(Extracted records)
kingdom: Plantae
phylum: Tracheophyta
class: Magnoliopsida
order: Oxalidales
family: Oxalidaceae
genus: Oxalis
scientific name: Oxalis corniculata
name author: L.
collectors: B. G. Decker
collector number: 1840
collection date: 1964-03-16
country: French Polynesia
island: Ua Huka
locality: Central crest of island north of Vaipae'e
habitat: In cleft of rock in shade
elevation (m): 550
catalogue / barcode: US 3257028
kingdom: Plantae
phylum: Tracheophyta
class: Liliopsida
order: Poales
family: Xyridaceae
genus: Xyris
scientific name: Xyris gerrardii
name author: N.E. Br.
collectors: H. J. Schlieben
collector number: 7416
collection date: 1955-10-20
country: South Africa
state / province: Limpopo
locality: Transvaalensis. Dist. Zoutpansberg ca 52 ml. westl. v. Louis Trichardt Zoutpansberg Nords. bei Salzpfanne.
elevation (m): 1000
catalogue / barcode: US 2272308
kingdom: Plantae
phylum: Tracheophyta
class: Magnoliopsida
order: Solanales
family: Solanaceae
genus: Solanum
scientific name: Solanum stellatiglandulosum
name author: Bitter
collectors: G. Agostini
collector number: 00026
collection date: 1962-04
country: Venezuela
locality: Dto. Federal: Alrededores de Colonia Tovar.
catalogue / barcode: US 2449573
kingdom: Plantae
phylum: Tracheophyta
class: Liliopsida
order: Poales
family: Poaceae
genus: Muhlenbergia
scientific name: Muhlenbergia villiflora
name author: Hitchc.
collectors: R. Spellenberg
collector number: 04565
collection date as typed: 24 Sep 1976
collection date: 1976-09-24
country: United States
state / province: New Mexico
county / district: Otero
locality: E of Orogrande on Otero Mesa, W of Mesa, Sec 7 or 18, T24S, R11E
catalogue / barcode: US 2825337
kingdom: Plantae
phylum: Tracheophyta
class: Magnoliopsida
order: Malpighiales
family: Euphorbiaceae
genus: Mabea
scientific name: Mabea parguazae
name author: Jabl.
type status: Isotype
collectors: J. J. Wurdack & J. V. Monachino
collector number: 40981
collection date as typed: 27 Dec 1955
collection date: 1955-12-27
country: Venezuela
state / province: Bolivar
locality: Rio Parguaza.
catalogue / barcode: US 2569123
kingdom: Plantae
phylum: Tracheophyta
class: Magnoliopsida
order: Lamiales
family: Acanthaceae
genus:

■ JOB:
Identify each line in the records above that contains the string "collection" and copy those lines. Matching is case-sensitive.

■ EXPECTED OUTPUT:
collection date: 1964-03-16
collection date: 1955-10-20
collection date: 1962-04
collection date as typed: 24 Sep 1976
collection date: 1976-09-24
collection date as typed: 27 Dec 1955
collection date: 1955-12-27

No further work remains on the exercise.